A red ribbon in recognition of World AIDS Day hangs at White House on Dec. 1. (Mandel Ngan/AFP/Getty Images)
The remaining members of the Presidential Advisory Council on HIV/AIDS were fired en masse this week. Months after a half-dozen members resigned in protest of the Trump administration's position on health policies, the White House dismissed the rest through a form letter. The notice “thanked me for my past service and said that my appointment was terminated, effective immediately,” said Patrick Sullivan, an epidemiologist at Emory University who works on HIV testing programs. He was appointed to a four-year term in May 2016.
The council, known by the acronym PACHA, has advised the White House on HIV/AIDS policies since its founding in 1995. Members, who are not paid, offer recommendations on the National HIV/AIDS Strategy, a five-year plan responding to the epidemic. The group is designed to include “doctors, members of industry, members of the community and, very importantly, people living with HIV,” said Scott Schoettes, a lawyer with the LGBT rights organization Lambda Legal. “Without it, you lose the community voice in policymaking.”

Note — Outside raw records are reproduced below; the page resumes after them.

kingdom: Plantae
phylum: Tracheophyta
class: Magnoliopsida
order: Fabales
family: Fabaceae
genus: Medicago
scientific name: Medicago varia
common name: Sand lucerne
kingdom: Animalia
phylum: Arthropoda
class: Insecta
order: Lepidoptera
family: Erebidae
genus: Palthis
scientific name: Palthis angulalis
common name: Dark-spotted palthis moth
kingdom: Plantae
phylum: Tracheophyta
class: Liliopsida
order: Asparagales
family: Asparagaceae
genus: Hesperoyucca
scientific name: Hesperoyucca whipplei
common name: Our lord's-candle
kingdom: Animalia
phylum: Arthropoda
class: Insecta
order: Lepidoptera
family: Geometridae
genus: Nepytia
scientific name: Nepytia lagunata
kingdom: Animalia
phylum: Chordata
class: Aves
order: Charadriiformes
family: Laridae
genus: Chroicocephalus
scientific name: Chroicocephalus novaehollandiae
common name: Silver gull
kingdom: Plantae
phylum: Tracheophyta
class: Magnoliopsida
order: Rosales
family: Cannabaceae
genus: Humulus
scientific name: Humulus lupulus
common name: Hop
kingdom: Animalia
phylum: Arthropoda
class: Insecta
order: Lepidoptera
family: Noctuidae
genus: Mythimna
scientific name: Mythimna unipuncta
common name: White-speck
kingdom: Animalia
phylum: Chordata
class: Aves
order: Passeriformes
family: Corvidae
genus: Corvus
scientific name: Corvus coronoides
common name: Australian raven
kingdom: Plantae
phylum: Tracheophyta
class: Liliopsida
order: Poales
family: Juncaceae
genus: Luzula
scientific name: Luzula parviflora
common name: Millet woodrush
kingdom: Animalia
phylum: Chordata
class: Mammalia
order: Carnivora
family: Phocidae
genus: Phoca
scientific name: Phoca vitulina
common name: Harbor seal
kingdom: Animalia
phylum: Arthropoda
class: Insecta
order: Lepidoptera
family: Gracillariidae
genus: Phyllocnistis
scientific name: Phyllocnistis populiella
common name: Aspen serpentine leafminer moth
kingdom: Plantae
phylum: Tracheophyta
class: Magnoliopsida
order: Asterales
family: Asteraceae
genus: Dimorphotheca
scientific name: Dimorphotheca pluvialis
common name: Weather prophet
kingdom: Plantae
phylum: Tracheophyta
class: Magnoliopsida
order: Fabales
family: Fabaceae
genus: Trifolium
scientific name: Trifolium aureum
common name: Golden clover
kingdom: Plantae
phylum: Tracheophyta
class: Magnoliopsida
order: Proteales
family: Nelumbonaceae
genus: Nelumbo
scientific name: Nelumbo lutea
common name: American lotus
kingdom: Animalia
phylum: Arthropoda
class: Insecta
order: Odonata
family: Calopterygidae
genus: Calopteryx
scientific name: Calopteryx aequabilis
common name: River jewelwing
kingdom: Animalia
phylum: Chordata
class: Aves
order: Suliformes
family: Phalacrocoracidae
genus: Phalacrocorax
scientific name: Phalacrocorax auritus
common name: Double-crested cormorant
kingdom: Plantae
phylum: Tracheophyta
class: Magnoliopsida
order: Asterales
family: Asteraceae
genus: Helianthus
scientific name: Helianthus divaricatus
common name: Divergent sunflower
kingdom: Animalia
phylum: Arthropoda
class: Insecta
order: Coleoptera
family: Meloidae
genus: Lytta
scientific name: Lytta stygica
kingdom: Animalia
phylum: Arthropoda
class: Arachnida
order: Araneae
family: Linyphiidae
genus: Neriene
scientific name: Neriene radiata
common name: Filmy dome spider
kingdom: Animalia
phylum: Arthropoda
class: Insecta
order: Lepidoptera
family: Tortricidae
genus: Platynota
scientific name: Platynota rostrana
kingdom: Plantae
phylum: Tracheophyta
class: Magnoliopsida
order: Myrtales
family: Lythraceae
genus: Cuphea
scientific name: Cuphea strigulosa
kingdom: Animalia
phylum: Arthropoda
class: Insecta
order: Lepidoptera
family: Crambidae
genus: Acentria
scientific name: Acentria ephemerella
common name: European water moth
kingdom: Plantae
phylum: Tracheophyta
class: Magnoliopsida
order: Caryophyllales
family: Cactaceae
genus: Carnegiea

Schoettes was among those who quit in June, and he went out with a fiery commentary in Newsweek. “The Trump Administration has no strategy to address the on-going HIV/AIDS epidemic, seeks zero input from experts to formulate HIV policy, and — most concerning — pushes legislation that will harm people living with HIV and halt or reverse important gains made in the fight against this disease,” he wrote in the column.
“We tried to stick it out,” Schoettes told The Washington Post on Friday. “The fact is you’re dealing with a public health issue. It’s not partisan at all.” But the “writing was on the wall,” he continued. The Office of National AIDS Policy, established in 1993 during the Clinton administration, has not had a director since Donald Trump took office. “The tipping point for me was the president's approach to the Affordable Care Act,” Schoettes said. “It is of great importance for people living with HIV like myself.”
The council's executive director, Kaye Hayes, confirmed in a statement that all remaining 10 council members had received letters Wednesday “informing them that the administration was terminating their appointments.”